6. Mood or Demeanor Regarding School
It is natural for children to be a little tentative about beginning school. They will be separated from their parents and, at least during the first few days, will be in an unfamiliar environment. However, children who are ready to begin school are likely excited about it. They are eager to talk about the activities they will get to do in school or the new friends they will make there.
Does your child seem excited about going to school or is he reluctant and unenthused as the departure time nears? Does your child enjoy going to new classes such as a local art class or music class? Does your child complain of stomach aches or other discomforts in an attempt to avoid going to organized classes?
As with most decisions, there are both positive aspects and negative aspects to allowing your child to wait a year before beginning kindergarten.
The Benefits of Waiting a Year
Time for a Child to Grow at His or Her Own Pace: As I stated earlier, children mature at their own pace. Rushing a child or expressing disappointment or frustration at his lack of maturity has a negative impact on a child’s self-esteem and does not accomplish the goal of “growing up faster.”
Opportunities to Acquire Needed Skills: Children learn through experience, exposure and practice. An extra year at home or in daycare can lead to extra opportunities to practice and acquire basic skills. Also, this extra time will give your child the opportunity to gain these skills without the pressure to perform as his peers perform.
Competence Fuels Confidence: As your child gains skills, he also gains confidence. He learns that acquiring skills takes practice and patience. An extra year can allow a child to become confident in his skills and begin kindergarten with a higher amount of self-confidence.
Drawbacks to Holding Your Child Back
Missing Friends: If your child has a large group of similarly aged friends, he may miss them as they go on to kindergarten while he stays behind. Also, he may not understand why his peers were allowed to advance to the next level while he was asked to stay behind an extra year.
Possible Boredom: When a child spends another year at home with a parent or caregiver or in a daycare setting, he may become bored by the lack of variety. For many children, beginning kindergarten is an exciting and stimulating experience that can be difficult to replicate if the child remains at home for an extra year.
Financial Considerations: Depending on your child’s current situation (whether he is in a private preschool or daycare, at home with a parent, or at home with a caregiver), waiting a year to send your child to kindergarten can add one additional year of financial stress to your family’s budget. Particularly in the event your child will attend a public kindergarten, sending your child a year early would avoid the childcare expense incurred during the missed year. This is certainly a consideration and one that each family needs to evaluate for themselves.
You Know Your Child Best
As you make this important decision for your child, it may be worthwhile to discuss your thoughts or concerns with teachers and administrators at the school you are considering. These adults have a great deal of experience evaluating children and know the challenges and expectations your child will face. As a result, they can help you understand what challenges your child will come up against and their recommendations and guidance can be very valuable.

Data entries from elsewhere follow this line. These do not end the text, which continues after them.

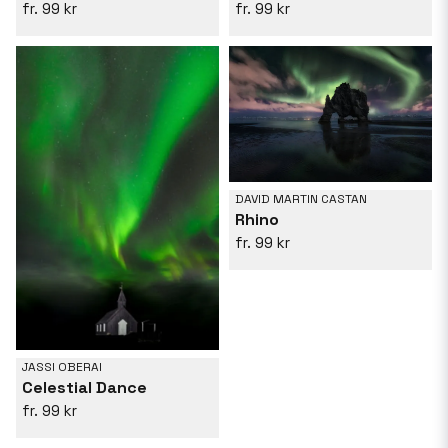
99 kr
99 kr
DAVID MARTIN CASTAN
Rhino
99 kr
JASSI OBERAI
Celestial Dance
99 kr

Also, you may wish to complete a free online kindergarten readiness test which will guide you through a series of questions about your child’s existing skill level relative to what will be expected of him in kindergarten. Based on the results of that assessment, you can better evaluate your child’s true abilities and readiness to begin school.
Finally, trust your instincts! When caring adults make thoughtful decisions for their children, the best scenario generally prevails. You know your child best so trust that any decision you make for your child will be the right one.